### TEXTO DE LECTURA
>>>

Escribe: Corina Asnal Vischi
La historia comienza con Ambrosio Olmos (nacido en 1841), quien fuera intendente de Río Cuarto y, bajo el ala de Julio Roca, convertido en gobernador de la provincia; cargo del que fuera exonerado por sus propios funcionarios -y claros enemigos políticos-. Conocido terrateniente, con la conquista del Desierto inició su expansión: en Achiras adquirió 300 mil hectáreas que puso a producir y compró la estancia del Fortín Santa Catalina, con cuyos animales proveía al ejército en la frontera.
Al finalizar el siglo XIX, se establece en Buenos Aires, donde conoce a Adelia María Harilaos. Juntos compran la Estancia El Durazno, próxima a la estación de ferrocarril ?La Gilda?. Distante escasos 25 kilómetros de Río Cuarto, conserva hoy intacto el espíritu que doña Adelia le transmitiera: es ?un sitio de estudio?. Y en eso se convierte porque, al morir, la viuda de Olmos legó a la orden Salesiana las 20 mil hectáreas de tierra (que incluían casco, teléfono, pileta, capilla, salón de té, usina, palomar, invernáculo, reloj, lagos artificiales y acequias), con el fin de que construyesen allí una escuela para los hijos de los agricultores de la región.
La Escuela Agrotécnica Salesiana se funda en 1953. Los alumnos reciben formación en agricultura y ganadería, tambo e industria láctea, producción porcina e industrias cárnicas, granja, huerta y apicultura, maquinaria y mantenimiento de instalaciones rurales. Actualmente su población ronda los 240 estudiantes, de los cuales unos 190 son internos. Biblioteca, sala de informática, laboratorio, salón de actos y varias aulas conjugan sus esencias en el patio de la bandera, el corazón de la escuela. Allí donde se mezcla el afiche de ?vamos Argentina? con el antiquísimo sapo y unas mesas de metegol.

<<<

### CONSIGNA
Copia del texto sobre la Escuela Agrotécnica Salesiana todo lo que va desde "Al finalizar el" hasta "de la región.", y cambia "El Durazno" por "Los Álamos".

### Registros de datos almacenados
>>>

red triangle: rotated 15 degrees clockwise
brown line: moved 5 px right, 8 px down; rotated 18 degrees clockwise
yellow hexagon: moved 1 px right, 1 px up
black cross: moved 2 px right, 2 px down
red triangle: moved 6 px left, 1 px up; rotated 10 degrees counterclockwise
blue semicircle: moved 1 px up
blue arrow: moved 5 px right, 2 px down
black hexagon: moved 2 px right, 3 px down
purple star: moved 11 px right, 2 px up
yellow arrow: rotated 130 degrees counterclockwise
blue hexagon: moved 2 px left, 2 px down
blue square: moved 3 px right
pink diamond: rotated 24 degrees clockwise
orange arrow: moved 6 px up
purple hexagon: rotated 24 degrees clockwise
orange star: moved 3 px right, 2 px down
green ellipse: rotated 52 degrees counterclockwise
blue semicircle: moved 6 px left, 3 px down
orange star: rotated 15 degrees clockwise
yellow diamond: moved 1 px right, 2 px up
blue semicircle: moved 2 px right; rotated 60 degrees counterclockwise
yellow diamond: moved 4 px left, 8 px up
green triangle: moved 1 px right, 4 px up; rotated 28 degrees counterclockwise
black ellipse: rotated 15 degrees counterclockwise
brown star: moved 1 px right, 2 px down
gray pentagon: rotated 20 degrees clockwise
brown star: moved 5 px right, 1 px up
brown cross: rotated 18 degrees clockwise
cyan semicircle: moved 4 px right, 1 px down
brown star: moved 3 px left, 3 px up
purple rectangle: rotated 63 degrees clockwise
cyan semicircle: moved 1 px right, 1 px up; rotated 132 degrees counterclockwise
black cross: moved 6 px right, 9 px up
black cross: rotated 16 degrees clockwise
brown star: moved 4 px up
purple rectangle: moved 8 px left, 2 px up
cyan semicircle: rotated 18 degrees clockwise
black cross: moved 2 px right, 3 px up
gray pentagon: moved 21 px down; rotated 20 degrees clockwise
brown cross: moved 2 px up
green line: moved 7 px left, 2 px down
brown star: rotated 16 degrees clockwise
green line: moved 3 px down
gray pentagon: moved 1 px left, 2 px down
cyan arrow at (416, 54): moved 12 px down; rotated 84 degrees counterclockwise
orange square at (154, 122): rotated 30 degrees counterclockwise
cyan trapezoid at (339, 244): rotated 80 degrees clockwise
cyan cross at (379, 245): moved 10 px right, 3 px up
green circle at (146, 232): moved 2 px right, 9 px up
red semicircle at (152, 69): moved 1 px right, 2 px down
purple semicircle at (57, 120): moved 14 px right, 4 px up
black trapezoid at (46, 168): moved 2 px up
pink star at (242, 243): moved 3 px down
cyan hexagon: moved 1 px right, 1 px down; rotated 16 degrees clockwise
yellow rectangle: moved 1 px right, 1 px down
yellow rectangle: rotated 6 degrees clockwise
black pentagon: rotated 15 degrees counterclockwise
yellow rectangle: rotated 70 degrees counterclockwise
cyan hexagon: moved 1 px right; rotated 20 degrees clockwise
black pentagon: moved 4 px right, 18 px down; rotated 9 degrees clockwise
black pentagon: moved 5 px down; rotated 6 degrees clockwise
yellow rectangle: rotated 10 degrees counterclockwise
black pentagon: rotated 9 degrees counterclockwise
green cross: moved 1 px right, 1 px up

<<<

### RESPUESTA
Al finalizar el siglo XIX, se establece en Buenos Aires, donde conoce a Adelia María Harilaos. Juntos compran la Estancia Los Álamos, próxima a la estación de ferrocarril ?La Gilda?. Distante escasos 25 kilómetros de Río Cuarto, conserva hoy intacto el espíritu que doña Adelia le transmitiera: es ?un sitio de estudio?. Y en eso se convierte porque, al morir, la viuda de Olmos legó a la orden Salesiana las 20 mil hectáreas de tierra (que incluían casco, teléfono, pileta, capilla, salón de té, usina, palomar, invernáculo, reloj, lagos artificiales y acequias), con el fin de que construyesen allí una escuela para los hijos de los agricultores de la región.